National Collegiate Honors Council

 

Date of this Version

2011

Citation

Published in Journal of the National Collegiate Honors Council Vol. 12, No.2 (Fall/Winter 2011). ISSN 1559-0151

Comments

Copyright © 2011 by the National Collegiate Honors Council.

Abstract

In higher education today, faculty morale is in the basement. Salaries are stagnant, benefits are being cut, and so-called perks such as travel money are endangered (try earning tenure without traveling to conferences). Students raised in the era of No Child Pushed Ahead are losing respect for us, administrators treat us like adversaries, and the general public thinks we are brainwashing their children with socialist doctrines. Our leaders have been enthralled by business models of assessment and evaluation, commoditizing intellectual development and exhorting us to increase demand for our “product” as though we were manufacturing diplomas like widgets. Contextualizing the faculty role within the institutional impact of honors education, therefore, is difficult when institutions no longer value faculty contributions beyond generating student tuition dollars.

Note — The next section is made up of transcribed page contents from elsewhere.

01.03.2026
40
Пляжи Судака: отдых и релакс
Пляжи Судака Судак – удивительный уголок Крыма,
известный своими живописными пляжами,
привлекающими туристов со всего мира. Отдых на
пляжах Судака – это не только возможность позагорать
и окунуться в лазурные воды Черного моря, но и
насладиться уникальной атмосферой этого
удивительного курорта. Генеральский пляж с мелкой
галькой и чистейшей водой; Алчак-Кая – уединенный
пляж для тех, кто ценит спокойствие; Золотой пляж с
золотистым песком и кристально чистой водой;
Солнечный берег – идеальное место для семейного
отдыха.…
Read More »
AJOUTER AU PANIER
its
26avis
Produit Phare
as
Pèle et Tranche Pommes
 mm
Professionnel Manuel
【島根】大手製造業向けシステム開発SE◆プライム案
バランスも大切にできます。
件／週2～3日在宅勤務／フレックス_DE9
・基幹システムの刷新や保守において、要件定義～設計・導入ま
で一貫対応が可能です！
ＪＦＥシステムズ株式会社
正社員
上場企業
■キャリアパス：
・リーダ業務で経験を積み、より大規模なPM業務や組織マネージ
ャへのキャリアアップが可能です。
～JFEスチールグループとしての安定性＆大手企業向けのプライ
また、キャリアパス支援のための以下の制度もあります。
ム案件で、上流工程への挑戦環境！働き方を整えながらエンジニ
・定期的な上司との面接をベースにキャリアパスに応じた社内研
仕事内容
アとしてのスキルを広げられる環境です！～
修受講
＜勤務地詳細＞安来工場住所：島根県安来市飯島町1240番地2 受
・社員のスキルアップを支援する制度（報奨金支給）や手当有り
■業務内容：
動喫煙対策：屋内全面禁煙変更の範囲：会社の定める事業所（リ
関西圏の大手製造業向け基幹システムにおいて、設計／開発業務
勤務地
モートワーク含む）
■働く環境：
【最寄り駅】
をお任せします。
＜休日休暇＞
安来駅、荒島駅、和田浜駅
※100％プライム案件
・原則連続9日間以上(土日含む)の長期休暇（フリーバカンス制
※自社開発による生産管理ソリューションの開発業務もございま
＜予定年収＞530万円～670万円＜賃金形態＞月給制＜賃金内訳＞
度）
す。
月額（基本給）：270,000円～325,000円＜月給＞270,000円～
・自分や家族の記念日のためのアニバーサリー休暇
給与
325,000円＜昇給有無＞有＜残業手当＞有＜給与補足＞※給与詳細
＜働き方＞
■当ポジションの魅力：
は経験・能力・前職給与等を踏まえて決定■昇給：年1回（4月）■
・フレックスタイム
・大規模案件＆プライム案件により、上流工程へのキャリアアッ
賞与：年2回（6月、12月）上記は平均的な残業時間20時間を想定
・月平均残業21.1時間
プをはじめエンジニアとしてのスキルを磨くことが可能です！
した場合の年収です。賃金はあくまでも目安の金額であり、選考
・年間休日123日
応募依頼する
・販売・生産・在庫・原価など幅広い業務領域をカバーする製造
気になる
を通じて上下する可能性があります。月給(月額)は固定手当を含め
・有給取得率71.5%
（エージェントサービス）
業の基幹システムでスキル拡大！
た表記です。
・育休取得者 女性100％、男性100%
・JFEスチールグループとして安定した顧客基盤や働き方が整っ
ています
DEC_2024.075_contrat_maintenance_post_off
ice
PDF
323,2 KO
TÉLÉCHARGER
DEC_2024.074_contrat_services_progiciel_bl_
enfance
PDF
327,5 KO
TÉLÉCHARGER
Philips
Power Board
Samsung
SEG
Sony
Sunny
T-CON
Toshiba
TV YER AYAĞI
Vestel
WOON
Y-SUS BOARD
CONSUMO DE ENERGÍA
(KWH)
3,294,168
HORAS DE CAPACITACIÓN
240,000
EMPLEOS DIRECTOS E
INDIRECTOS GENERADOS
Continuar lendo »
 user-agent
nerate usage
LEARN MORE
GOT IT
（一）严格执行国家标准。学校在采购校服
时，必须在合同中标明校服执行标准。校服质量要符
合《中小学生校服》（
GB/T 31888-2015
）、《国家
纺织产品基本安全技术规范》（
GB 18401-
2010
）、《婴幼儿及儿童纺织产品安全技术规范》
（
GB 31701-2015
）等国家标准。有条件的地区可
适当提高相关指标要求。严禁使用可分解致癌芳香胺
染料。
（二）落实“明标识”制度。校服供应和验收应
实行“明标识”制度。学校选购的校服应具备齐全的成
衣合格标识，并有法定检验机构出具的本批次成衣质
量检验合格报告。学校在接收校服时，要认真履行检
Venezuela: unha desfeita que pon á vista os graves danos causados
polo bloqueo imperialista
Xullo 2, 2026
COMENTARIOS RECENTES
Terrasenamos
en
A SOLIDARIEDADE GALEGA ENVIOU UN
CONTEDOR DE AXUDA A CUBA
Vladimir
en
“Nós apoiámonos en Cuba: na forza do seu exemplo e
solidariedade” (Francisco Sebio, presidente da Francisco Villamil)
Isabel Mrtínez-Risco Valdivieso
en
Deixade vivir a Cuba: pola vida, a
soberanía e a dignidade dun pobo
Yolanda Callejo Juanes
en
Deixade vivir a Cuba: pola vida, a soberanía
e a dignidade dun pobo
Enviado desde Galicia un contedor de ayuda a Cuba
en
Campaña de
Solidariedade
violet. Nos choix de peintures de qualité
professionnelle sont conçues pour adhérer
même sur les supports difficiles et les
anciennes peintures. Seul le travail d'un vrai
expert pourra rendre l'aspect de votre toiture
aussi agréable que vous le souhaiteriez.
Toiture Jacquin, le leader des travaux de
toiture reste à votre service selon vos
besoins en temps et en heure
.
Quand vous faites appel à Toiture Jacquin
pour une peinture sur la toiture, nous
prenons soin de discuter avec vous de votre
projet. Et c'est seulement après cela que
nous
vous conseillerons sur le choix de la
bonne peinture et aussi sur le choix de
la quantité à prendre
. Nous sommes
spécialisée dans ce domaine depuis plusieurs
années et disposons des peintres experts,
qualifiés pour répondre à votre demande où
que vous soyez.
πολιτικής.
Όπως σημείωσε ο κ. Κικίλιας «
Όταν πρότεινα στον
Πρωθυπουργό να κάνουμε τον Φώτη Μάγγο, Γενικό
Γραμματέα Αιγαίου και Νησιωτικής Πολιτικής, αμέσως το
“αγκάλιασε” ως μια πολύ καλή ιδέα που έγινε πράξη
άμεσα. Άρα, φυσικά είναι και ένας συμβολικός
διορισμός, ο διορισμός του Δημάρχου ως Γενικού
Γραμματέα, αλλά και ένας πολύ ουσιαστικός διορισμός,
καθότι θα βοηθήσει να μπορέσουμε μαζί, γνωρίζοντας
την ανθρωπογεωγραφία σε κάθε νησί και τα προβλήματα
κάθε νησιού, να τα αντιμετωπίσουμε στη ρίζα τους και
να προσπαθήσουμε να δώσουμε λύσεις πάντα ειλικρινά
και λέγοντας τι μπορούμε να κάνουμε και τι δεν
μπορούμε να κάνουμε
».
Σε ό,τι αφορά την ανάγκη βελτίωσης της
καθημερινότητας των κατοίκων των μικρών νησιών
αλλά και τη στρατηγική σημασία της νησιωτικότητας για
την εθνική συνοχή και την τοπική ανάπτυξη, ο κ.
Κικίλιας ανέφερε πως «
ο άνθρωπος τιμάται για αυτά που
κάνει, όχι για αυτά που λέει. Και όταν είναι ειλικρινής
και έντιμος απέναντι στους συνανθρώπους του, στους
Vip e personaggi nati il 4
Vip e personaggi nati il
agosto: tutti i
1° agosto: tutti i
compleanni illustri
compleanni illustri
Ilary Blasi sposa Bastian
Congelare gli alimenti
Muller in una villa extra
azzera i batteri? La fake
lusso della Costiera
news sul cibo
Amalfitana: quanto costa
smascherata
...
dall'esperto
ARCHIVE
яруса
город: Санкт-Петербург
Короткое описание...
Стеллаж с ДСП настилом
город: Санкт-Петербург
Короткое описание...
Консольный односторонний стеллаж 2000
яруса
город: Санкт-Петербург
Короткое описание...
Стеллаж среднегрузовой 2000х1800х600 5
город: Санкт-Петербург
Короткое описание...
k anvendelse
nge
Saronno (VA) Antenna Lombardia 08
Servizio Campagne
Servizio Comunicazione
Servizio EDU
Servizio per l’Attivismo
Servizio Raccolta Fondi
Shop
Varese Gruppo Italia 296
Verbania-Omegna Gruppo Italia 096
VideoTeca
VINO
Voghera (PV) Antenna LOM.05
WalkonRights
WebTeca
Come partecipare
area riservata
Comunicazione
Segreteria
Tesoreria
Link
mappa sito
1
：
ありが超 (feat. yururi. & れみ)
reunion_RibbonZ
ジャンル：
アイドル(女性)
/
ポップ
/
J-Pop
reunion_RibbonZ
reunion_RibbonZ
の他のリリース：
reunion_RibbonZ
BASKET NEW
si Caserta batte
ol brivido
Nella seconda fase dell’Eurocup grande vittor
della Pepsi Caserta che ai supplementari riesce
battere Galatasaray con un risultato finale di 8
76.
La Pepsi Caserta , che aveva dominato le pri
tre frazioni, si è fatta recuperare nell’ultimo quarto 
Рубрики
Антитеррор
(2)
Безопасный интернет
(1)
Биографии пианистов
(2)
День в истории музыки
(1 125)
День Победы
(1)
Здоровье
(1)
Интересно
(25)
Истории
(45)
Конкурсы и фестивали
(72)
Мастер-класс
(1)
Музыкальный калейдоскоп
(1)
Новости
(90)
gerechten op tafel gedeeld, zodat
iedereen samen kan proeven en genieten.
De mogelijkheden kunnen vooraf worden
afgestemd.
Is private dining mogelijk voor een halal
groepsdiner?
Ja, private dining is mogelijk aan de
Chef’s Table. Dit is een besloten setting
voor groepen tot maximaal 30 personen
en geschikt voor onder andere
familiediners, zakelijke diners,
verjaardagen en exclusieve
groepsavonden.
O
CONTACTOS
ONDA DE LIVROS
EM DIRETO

For those of us still committed to high-quality undergraduate education, however, honors programs are an oasis in the midst of this academic desert. Scott Carnicom ponders a seeming contradiction in the fact that the pedagogical innovation touted by honors educators is in reality the conservation of such traditional ideals as small, discussion-driven classes; I think that honors faculty rightly see such traditions as innovative in comparison to the assessment-driven methods that we are told to employ in other classes. All of this assessment, theoretically tied to improving recruitment and retention of students, may well be hindering the recruitment and retention of faculty, especially those who bring with us not only peer-reviewed publications but also national-level committee service that translates effectively to institutional leadership on faculty senates, school-wide committees, and administrative appointments. Seeds of our groundbreaking scholarship incubate in our innovative classroom practices, subject to far fewer of the invasive assessment instruments applied to our regular courses. What happens to our classes, and in turn our scholarship, when the suggested types of honors assessment become required and regimented, as might happen if NCHC becomes the accreditation body for postsecondary honors education? Will the freedom and originality that drew us to honors be quashed?